As the trial court observed, because petitioner sought to terminate respondent’s parental
rights based on the same circumstances that led to the court’s assumption of jurisdiction, and the
children had been in foster care, the rules of evidence did not apply. Rather, any material and
relevant evidence could be received. MCR 3.977(G)(2); In re Vasquez, 199 Mich App 44, 5051; 501 NW2d 231 (1993). In particular, MCR 3.977(G)(2) provides:
(2) Evidence. The Michigan Rules of Evidence do not apply, other than
those with respect to privileges, except to the extent such privileges are abrogated
by MCL 722.631. At the hearing all relevant and material evidence, including
oral and written reports, may be received by the court and may be relied upon to
the extent of its probative value. The parties must be afforded an opportunity to
examine and controvert written reports so received and shall be allowed to crossexamine individuals who made the reports when those individuals are reasonably
available.

Data provided:

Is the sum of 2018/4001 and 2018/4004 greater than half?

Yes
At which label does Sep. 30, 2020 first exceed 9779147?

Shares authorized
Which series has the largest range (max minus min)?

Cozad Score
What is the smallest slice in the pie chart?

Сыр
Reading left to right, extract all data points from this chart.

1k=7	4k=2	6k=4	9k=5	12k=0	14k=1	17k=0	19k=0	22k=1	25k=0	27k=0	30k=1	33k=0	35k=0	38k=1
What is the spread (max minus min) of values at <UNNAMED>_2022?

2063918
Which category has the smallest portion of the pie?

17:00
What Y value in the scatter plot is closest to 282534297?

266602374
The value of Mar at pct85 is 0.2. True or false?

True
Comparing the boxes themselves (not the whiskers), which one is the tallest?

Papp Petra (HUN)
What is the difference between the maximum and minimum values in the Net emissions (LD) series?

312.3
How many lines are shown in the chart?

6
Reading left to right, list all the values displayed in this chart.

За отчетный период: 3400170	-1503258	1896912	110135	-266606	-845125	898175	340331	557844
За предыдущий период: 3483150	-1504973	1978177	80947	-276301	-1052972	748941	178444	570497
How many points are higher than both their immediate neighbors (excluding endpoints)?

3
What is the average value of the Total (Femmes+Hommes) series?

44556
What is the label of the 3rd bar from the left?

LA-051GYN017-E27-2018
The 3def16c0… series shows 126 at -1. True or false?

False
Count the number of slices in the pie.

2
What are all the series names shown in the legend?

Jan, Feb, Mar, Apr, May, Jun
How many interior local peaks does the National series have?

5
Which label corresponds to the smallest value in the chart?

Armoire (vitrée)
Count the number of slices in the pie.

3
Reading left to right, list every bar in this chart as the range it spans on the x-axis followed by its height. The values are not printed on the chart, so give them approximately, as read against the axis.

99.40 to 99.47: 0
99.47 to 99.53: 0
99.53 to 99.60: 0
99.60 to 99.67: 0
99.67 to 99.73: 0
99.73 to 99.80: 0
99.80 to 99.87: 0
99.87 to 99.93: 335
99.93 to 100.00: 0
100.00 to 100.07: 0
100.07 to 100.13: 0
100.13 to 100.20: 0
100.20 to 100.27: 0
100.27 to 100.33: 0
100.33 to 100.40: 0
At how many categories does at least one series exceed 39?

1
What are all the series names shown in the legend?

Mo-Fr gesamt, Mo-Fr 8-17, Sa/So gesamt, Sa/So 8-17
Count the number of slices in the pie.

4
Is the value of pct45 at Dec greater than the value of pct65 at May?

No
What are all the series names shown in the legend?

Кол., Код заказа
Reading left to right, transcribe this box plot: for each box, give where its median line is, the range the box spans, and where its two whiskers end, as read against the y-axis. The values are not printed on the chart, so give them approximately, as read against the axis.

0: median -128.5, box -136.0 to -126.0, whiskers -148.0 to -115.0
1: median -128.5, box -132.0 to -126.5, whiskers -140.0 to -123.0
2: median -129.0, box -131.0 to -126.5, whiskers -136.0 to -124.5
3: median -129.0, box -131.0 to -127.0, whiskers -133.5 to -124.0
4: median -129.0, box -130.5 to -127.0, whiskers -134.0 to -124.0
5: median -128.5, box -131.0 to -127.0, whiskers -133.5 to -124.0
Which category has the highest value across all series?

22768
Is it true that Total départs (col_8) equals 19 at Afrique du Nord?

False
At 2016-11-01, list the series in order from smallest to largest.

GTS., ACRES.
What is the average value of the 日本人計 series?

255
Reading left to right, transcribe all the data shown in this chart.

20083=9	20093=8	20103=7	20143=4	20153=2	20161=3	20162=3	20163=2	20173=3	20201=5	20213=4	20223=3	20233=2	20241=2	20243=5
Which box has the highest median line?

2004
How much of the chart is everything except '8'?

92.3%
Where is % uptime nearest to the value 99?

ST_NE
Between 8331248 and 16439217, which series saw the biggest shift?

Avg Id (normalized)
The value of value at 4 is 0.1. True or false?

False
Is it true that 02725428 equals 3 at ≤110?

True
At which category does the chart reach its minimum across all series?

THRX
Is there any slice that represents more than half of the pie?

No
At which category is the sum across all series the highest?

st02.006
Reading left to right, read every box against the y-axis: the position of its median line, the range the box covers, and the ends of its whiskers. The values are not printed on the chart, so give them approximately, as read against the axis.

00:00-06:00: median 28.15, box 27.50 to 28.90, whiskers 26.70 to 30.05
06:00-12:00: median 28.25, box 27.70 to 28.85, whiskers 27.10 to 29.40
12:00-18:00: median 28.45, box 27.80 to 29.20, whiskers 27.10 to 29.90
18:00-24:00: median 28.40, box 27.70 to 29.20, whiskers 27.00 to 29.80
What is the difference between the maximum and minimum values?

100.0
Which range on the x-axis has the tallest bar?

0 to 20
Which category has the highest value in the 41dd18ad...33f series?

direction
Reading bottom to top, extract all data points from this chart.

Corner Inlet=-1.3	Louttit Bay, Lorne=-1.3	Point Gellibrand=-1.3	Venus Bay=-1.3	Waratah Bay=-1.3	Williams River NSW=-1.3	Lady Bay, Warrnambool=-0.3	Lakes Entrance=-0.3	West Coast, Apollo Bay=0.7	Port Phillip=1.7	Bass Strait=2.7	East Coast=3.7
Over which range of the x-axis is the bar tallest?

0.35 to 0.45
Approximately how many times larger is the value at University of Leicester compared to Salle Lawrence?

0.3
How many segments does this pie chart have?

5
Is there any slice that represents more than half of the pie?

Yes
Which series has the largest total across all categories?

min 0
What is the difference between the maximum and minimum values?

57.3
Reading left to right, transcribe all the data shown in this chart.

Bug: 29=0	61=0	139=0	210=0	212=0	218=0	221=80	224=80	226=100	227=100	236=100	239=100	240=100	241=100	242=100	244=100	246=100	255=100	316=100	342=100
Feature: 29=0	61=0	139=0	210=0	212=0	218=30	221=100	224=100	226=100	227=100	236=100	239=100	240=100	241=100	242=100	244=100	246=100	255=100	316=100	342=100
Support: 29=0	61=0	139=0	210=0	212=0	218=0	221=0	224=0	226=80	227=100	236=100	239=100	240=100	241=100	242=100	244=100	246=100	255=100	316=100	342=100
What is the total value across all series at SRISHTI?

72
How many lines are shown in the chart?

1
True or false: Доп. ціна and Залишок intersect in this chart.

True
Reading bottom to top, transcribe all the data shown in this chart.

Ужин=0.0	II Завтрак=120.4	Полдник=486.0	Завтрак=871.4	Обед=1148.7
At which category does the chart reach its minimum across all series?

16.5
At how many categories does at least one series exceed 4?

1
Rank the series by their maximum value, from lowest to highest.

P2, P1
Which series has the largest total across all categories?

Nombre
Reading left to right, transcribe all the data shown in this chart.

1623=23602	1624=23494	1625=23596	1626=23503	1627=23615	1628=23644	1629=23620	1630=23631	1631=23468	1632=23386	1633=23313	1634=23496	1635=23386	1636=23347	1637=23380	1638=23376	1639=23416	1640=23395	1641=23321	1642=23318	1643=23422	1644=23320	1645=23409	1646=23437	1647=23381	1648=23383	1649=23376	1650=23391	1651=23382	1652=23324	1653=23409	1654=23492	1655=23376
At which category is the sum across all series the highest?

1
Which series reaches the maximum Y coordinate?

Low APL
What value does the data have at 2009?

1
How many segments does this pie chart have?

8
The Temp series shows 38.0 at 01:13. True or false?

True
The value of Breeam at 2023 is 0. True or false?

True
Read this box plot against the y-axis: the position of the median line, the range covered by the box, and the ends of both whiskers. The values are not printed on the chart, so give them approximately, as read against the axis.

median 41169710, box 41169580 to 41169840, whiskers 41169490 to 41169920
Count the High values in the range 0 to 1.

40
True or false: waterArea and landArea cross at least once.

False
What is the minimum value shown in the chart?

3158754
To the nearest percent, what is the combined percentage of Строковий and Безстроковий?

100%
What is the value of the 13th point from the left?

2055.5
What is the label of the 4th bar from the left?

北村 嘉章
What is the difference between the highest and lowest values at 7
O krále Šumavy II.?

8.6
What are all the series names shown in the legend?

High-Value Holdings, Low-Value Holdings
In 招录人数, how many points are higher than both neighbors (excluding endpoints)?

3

Problem 1:
Which legal authorities (court rules, bodies of rules, statutes, or cases) does the excerpt on terminating parental rights name?
Problem 2:
Could you pick up the excerpt on terminating parental rights after its last sentence and carry it on?

Answer section 1:
- MCR 3.977(G)(2)
- In re Vasquez, 199 Mich App 44; 501 NW2d 231 (1993)
- The Michigan Rules of Evidence
- MCL 722.631

Answer section 2:
Therefore, the trial court correctly observed that the caseworker presently assigned to this matter
could testify about the case history based upon the reports of the prior caseworkers.
Furthermore, the trial court stated that it would take judicial notice of all prior hearings in
which the former caseworkers testified. Child protection proceedings are considered a single,
continuous proceeding. As a result, evidence and testimony received at prior hearings may be
considered at a subsequent hearing. In re LaFlure, 48 Mich App 377, 391; 210 NW2d 482
(1973).
In light of these procedural protections, the trial court's refusal to subpoena each of the
former caseworkers did not deprive respondent of her right to due process. While respondent's
interest in her parental rights is a compelling one, the procedural protections available in this
case did not increase the risk of an erroneous deprivation of those rights. See In re Vasquez,
supra at 47-48. Respondent has failed to demonstrate prejudice as a result of the trial court's
decision not to produce the former caseworkers. See id. at 48. For these reasons, we reject this
claim of error.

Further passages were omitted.